僕は映画狂、というより、映画を語りたい今日

もしかすると、映画そのものよりも映画館の暗闇のほうが好きかもしれない。

天才のことは知らないけれど、天才は意外に不便かもしれない(『海の上のピアニスト』の感想②)

 感想①はこちら。uselesslessons.hatenablog.com

  「海の上のピアニスト」について、このHPの感想が面白かった。本当、他の人の感想は面白い。

 J/ 彼は、88個の鍵盤の上で、物語を奏でることによって、完結してしまっているんだね。ただ一度無垢な少女を見て、感動的なピアノ曲を弾いてしまった後に、船を下りてみたくなってしまう。何か完結しない思いが込み上げてきたんだね。「自分のいない所で自分の音楽が聞かれることに耐えられない」ってレコード会社の人から奪ったレコードを少女に渡そうとする。自分の思いが一人歩きすることなく、この少女には伝えられると。

B/ その少女が偶然、「陸から海を眺めて、海の声を聞き、人生の決断した」っていう男の娘だったから、その話しが心に引っかかっていた彼は、「一度陸から海を眺めて海の声を聞いてみたい」と。すなわち人はどうやって自分の人生を決めていくのかっていう問いに対する答えを自分で見つけてみたいと決心するわけ。

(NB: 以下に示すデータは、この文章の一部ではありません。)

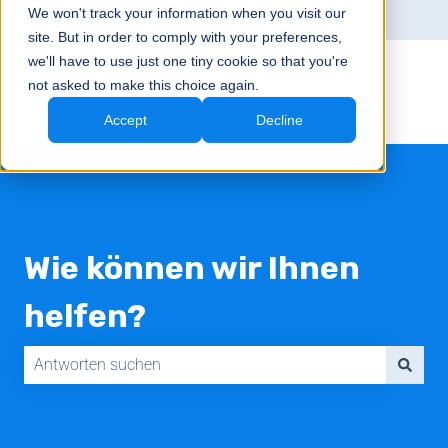
We won't track your information when you visit our
Deutsch – Schweiz
Untermenü für Übersetzungen anzeig
site. But in order to comply with your preferences,
we'll have to use just one tiny cookie so that you're
not asked to make this choice again.
Accept
Decline
Wie können wir Ihnen
helfen?
Es gibt keine Vorschläge, da das Suchfeld leer ist.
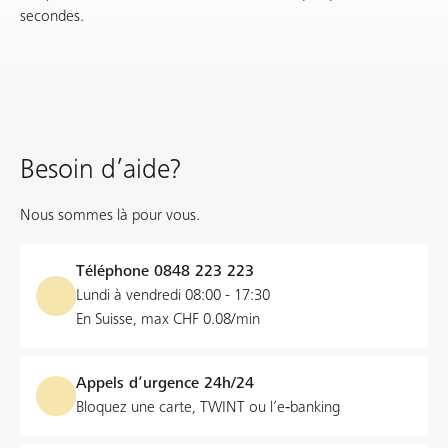
secondes.
Besoin d’aide?
Nous sommes là pour vous.
Téléphone
0848 223 223
Lundi à vendredi 08:00 - 17:30
En Suisse, max CHF 0.08/min
Appels d’urgence 24h/24
Bloquez une carte, TWINT ou l’e‑banking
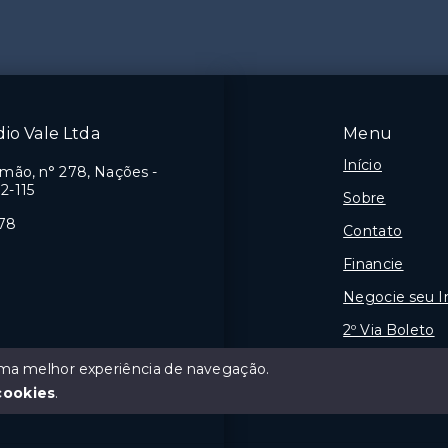
́dio Vale Ltda
Menu
Início
imão, n° 278, Nações -
2-115
Sobre
078
Contato
Financie
Negocie seu 
2º Via Boleto
Área do Propri
 uma melhor experiência de navegação.
cookies
.
Quer vender s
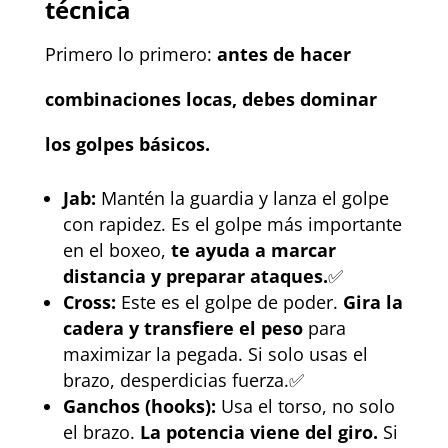
técnica
Primero lo primero:
antes de hacer
combinaciones locas, debes dominar
los golpes básicos.
Jab:
Mantén la guardia y lanza el golpe
con rapidez. Es el golpe más importante
en el boxeo,
te ayuda a marcar
distancia y preparar ataques.
✅
Cross:
Este es el golpe de poder.
Gira la
cadera y transfiere el peso
para
maximizar la pegada. Si solo usas el
brazo, desperdicias fuerza.✅
Ganchos (hooks):
Usa el torso, no solo
el brazo.
La potencia viene del giro.
Si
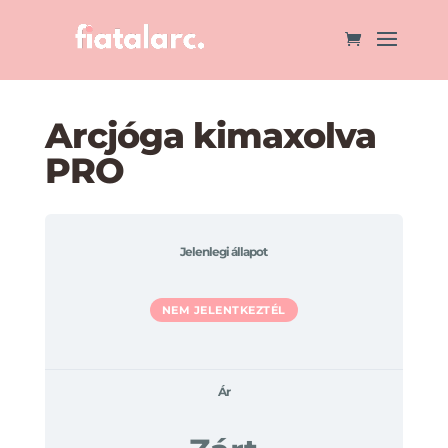
Arcjóga kimaxolva
PRO
Jelenlegi állapot
NEM JELENTKEZTÉL
Ár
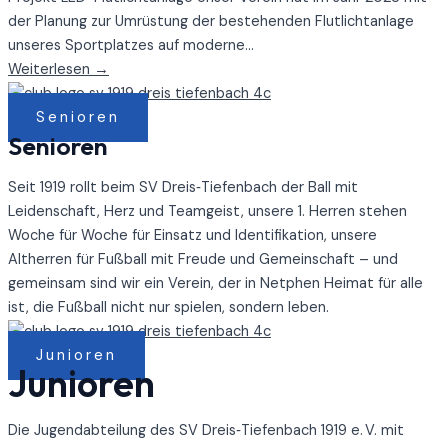
der Planung zur Umrüstung der bestehenden Flutlichtanlage
unseres Sportplatzes auf moderne...
Weiterlesen →
Senioren
Senioren
Seit 1919 rollt beim SV Dreis‑Tiefenbach der Ball mit
Leidenschaft, Herz und Teamgeist, unsere 1. Herren stehen
Woche für Woche für Einsatz und Identifikation, unsere
Altherren für Fußball mit Freude und Gemeinschaft – und
gemeinsam sind wir ein Verein, der in Netphen Heimat für alle
ist, die Fußball nicht nur spielen, sondern leben.
Junioren
Junioren
Die Jugendabteilung des SV Dreis‑Tiefenbach 1919 e. V. mit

  主人公の1900と少女のくだりは昨日のエントリーでは書けなかった。上の引用の通り、1900は少女に出会い、はじめて傍観者としての創造を脱して、好意を抱く他者へ自分の創造力を捧げようとする。具体的に描かれることはないけれど、そうやって他者へとつながった瞬間に、船の上でのみ生きている自分の生き方を相対化するような力が働き、いちど船を降りてみようという気になったのだろう。

 しかし、彼は降りることができない。なぜなら、陸は「神さまが弾くピアノ」だったからだ。彼はその無限の鍵盤の中から「何が正しいのか」を選び取ることができない、と感じている。少女との出会いによって開かれた可能性は、しかし1900の前にはあまりにも広すぎる可能性だったのである。

 彼が降りられなかったのは、臆病だからではなく、彼は可能性の世界を見ることができたからだ、ということなのだろう。天才だけが陸を「神さまが弾くピアノ」だと認識することができ、そうした世界の中で「人間が弾くピアノ」を発見し、今弾くべき鍵盤を知ることができる。換言すれば、天才とは無限に広がる世界の中に有限性を発見し、その有限性の中で正しいものが何なのかを直知できる人間なのではないか。この場合の「正しい」というのは倫理的な意味ではない。科学的な正しさや、審美的な正しさのことである。

 そうなると、意外にも天才は不便だということになるのかもしれない。彼らは天才が故に、いつでも選択しなければならない。凡人にはその選択は見えないし、そもそも選択しなくても、のほほんと生きられるのだ。天才は自由ではない。彼らに与えられた道は、正しい道を選択すること、ただそれだけである。